An armed group killed two foreign journalists in Burkina Faso recently. A newspaper editor Toure, disappeared in Mali in 2016 and is feared dead. In Niger, a number of journalists have been put in jail using a cyber-law that was enacted ostensibly to prevent online publications that could undermine the military’s counter-terrorism operations. Burkina Faso has a similar law that has effectively snuffed out any critical reporting on the rebellion.

Beninois journalist Ignace Sossou’s arrest and imprisonment typify the abusive use of anti-fake news laws by West African authorities to stifle critical online journalism. Sossou was imprisoned for a year after Benin’s Public Prosecutor accused him of misreporting him on Twitter. Despite presenting audio evidence that showed that the journalists did a faithful quoting part of the Prosecutor’s conference speech, the court sentenced him to 18 months in prison.

Positive developments

Across the West African region, a number of steps have been taken over the past few years to ensure that journalists get access to critical information, work in a safe environment and are less brutalized for their publications. In view of this, Sierra Leone decriminalized the libel law which was a deadly weapon against journalists whilst the Gambia, and Ghana passed RTI laws which gave journalists and other interested parties unprecedented access to public information.

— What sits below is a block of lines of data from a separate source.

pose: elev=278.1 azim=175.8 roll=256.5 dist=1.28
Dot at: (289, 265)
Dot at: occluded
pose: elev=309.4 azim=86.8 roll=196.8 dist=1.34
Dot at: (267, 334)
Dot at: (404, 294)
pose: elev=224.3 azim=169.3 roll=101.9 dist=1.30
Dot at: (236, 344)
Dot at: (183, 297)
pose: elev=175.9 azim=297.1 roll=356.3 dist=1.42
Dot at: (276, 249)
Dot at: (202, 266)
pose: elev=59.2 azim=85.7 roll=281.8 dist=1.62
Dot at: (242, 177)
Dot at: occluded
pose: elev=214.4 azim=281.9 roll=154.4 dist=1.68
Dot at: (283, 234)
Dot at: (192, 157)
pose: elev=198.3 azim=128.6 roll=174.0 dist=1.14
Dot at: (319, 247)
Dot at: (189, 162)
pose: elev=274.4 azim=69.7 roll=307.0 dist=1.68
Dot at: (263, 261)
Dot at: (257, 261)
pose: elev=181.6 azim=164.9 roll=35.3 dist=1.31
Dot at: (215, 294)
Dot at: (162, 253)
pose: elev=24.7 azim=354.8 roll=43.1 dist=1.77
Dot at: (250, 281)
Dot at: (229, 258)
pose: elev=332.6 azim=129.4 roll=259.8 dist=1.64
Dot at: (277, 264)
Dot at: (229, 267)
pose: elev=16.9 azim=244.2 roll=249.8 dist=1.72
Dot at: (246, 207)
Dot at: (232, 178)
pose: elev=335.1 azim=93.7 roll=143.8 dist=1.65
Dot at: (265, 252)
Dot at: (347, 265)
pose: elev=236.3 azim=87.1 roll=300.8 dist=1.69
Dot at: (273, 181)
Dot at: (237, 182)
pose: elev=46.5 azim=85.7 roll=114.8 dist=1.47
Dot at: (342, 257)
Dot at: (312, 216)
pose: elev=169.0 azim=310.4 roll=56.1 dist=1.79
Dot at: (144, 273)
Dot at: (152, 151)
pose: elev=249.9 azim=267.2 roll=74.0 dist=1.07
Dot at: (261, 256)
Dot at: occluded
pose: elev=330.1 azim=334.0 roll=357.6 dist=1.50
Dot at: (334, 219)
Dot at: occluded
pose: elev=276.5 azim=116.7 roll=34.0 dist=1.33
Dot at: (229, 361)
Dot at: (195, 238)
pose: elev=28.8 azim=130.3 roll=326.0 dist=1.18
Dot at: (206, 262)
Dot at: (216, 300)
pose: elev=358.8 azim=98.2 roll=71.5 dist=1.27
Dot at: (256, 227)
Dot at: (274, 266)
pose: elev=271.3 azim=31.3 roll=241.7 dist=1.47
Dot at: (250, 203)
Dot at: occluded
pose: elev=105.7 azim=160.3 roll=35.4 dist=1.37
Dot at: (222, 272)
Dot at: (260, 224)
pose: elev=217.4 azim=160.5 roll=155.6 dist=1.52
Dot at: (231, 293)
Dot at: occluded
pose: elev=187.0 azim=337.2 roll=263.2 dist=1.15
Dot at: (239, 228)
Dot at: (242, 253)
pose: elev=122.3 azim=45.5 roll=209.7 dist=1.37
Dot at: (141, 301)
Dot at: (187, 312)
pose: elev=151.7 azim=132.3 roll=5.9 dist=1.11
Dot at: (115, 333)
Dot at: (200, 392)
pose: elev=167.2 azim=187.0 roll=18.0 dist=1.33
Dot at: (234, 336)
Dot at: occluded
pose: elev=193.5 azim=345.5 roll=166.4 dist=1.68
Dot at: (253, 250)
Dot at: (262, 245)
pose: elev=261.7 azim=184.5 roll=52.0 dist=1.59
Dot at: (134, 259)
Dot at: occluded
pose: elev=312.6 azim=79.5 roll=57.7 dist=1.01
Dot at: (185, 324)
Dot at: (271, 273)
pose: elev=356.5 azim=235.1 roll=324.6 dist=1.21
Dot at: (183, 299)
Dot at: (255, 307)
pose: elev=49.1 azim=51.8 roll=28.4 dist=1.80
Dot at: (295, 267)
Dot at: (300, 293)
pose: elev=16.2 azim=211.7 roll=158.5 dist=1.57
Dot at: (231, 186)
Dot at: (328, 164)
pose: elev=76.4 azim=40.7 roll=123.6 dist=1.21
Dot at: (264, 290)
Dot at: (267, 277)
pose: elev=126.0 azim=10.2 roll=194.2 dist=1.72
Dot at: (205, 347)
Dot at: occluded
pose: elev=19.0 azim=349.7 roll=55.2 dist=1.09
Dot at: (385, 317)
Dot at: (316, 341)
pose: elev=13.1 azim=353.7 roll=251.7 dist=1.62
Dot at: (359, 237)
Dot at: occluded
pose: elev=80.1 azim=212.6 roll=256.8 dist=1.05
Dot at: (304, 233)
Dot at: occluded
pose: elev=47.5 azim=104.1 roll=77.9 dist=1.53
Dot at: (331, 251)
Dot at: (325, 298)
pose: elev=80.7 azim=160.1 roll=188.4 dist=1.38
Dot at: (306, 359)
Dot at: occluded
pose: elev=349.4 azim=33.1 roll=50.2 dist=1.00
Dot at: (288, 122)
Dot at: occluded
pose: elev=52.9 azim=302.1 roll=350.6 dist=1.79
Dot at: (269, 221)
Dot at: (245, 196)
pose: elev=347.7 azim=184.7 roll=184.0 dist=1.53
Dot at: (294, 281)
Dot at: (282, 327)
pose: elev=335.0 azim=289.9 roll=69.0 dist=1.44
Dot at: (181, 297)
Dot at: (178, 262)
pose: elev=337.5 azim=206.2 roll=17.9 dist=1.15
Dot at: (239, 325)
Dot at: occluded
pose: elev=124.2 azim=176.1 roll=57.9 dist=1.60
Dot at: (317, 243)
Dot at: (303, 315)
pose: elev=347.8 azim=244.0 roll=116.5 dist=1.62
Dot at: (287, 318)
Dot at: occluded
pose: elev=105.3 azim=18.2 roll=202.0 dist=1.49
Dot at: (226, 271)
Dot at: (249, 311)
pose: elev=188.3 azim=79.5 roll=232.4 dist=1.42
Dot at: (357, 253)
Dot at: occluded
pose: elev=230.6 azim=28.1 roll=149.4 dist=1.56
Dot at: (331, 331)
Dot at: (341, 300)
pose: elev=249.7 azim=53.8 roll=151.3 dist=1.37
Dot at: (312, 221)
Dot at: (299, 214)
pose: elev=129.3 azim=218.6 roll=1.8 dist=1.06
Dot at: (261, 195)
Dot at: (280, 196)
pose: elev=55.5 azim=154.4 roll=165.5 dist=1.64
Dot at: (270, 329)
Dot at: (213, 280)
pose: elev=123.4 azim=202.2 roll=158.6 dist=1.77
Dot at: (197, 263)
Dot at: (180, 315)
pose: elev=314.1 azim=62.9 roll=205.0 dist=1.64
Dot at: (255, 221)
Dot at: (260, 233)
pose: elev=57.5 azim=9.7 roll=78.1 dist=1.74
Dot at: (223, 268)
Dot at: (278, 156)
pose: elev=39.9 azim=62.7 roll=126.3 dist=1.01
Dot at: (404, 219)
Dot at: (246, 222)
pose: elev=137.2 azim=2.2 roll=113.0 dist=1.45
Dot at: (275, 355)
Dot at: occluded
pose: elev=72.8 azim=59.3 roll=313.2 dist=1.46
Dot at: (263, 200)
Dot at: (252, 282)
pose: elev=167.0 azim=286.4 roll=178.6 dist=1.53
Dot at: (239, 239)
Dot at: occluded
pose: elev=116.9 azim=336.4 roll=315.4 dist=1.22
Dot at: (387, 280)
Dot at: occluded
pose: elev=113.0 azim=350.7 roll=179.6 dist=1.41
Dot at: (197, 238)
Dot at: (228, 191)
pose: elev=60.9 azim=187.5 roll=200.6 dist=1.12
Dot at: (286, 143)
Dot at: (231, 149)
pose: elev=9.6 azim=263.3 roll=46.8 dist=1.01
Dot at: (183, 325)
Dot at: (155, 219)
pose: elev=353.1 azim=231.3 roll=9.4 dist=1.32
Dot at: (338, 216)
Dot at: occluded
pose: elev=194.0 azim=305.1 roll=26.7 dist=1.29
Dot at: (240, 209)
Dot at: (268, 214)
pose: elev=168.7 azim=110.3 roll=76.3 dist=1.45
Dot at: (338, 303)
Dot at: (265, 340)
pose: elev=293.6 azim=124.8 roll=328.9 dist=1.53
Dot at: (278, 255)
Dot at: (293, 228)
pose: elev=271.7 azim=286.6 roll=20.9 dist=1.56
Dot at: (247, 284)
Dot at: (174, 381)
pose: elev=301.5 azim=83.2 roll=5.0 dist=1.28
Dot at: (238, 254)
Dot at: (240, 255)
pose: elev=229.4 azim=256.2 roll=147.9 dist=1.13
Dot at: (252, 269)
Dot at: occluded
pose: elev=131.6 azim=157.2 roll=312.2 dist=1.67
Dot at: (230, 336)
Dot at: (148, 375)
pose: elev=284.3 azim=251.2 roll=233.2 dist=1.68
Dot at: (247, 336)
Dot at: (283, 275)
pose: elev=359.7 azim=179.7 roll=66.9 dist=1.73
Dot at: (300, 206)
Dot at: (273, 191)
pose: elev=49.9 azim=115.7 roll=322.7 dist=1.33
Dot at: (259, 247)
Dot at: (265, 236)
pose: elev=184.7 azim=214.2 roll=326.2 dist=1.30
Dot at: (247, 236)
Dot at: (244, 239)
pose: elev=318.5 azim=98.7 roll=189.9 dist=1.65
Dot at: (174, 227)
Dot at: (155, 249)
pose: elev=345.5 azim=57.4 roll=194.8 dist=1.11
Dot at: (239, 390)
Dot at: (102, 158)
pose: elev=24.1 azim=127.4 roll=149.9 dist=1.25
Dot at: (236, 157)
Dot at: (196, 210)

As a media development organisation, the MFWA has and continues to organize a number of workshops and forums aimed at protecting journalists and ensuring that the press is not muzzled. Our work has generated a lot of impacts across the West African Region, some of which include the organization of forums and production of report on safety of journalists practices in media organisations in Ghana, Liberia and Sierra Leone. We have also trained some 210 journalists on safety of journalists practices in Ghana, Liberia, and Sierra Leone.

Given that the media needs public confidence in order to receive support it comes uner attack, journalists must win this confidence through quality work that visibly contributes to development. In this regard, the MFWA monitored of close to 100 radio stations for ethical infractions, use of hate speech, and other incendiary expressions before, during, and after elections in Ghana and Niger. The check on possible excesses contributed to relatively successful in elections in these two countries, despite a few post-election skirmishes.


In all, the safety of journalists’ situation in the region remains dismal and disturbing. The situation requires the efforts of all stakeholders to bring a positive change. To this end, and in line with the theme, for this year’s celebration, the MFWA urges:

  • The prosecutorial services (the police, intelligence service, public prosecutors and the courts) to learn to appreciate the important role of the media and treat attacks on journalists with the seriousness that they deserve.
  • The courts to hand down sentences that are deterrent enough and award compensations which are commensurate with the severity of the injury suffered and the legal costs incurred.
  • State institutions to collaborate with journalists as partners in development and in order to build stronger systems that guarantee both individual and media freedoms that are key ingredients in nation building.
  • Media managers to have in place efficient safety practices and protocols, provide safety training and appropriate safety tools and equipment for their journalists
  • Journalists and their employers to report attacks to the police and ensure a follow-through until justice is served.